邱萱發現,這人雖然很少笑,但他不想回答問題時就會對你淺淺一笑,他笑起來很好看,暖暖的,甚至有些……呆萌。
見孫擇良如此反應,生活老師有些尴尬,“我一直聯系不上孩子媽媽,您是孩子的第二聯系人,我……”
“嗚嗚……”吳念突然皺着眉頭哭起來,邊哭邊在孫擇良懷裏不安地扭動,“媽媽,媽媽……”
“乖,念念乖,叔叔在呢,叔叔抱着呢……”孫擇良微微晃動着身子,輕輕安撫着難受不安的吳念。
生活老師還有一幫孩子要照顧,便轉身同邱萱告辭。
邱萱從包裏掏出幾張折疊在一起的粉紅色,趁着上前與生活老師握手言謝将它們塞進生活老師手裏,“謝謝您對孩子的照顧。”
“這……”生活老師欲拒絕。
“打車的錢不能讓您自己付啊……”邱萱把生活老師往外面送,“實在是孩子太小不好照顧,麻煩您了……”

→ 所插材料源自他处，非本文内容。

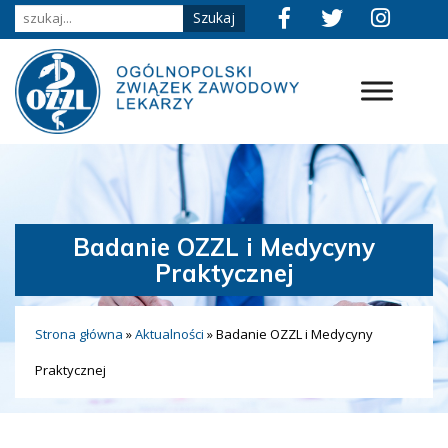
Badanie OZZL i Medycyny
Praktycznej
Strona główna
»
Aktualności
»
Badanie OZZL i Medycyny
Praktycznej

送走生活老師,邱萱折回輸液室時正看見孫擇良抱着孩子在輸液杆附近踱步。
他頗瘦,抱着瘦小的孩子也挺和諧,他抱孩子的手法純熟,看起來像個會照顧孩子的人,看着這個場景,邱萱的腳步一時停在門外。
等小東西出生了,他肯定也會這樣眉眼柔和地抱着他,輕輕的哄着他,安撫他,孫擇良啊,你将來肯定會是個好爸爸。
然而美好的思緒淩空一轉。
這孩子管他叫叔叔,他是他家的長子長孫,怎麽會有個兩三歲的孩子管他叫叔叔?孩子媽媽聯系不上就聯系他,他是孩子的第二聯系人……
他的圈子那麽簡單,常聯系的人就那麽幾個!
孫擇良,我只是一直知道你是一個善良的人,卻不知道你原來還是這樣一個有情有義的人……如果這個孩子的母親就是你的……我絕不争什麽,到日子了也會主動離開,只盼,你能善待我肚子裏的孩子……
趙佳欣趕來後,同樣看見了孫擇良抱着孩子踱步的這一幕,并且,輸液室的門就那麽大,她就站在邱萱旁邊。
女人的感覺有時就是這麽神奇,兩人的視線毫無征兆地交彙,又毫無波瀾地錯開。
累累傷痕能得高超醫術救治,而從前種種過往,可否有藥石能醫?
///
一路無話,回到盛世易居,孫擇良甫停好車,邱萱便推門而下。
“你……”孫擇良随之下車。
“今天很累,有什麽話咱們回頭再說吧。”她朝他盈盈一笑,毫無破綻,然後轉身回去。
望着暮色中漸漸遠離的人,被留在原地的人無力地雙手握拳——她竟然連句疑問都沒有!?一時,他腦子裏盤桓的盡是婚前那份合同上的條條款款……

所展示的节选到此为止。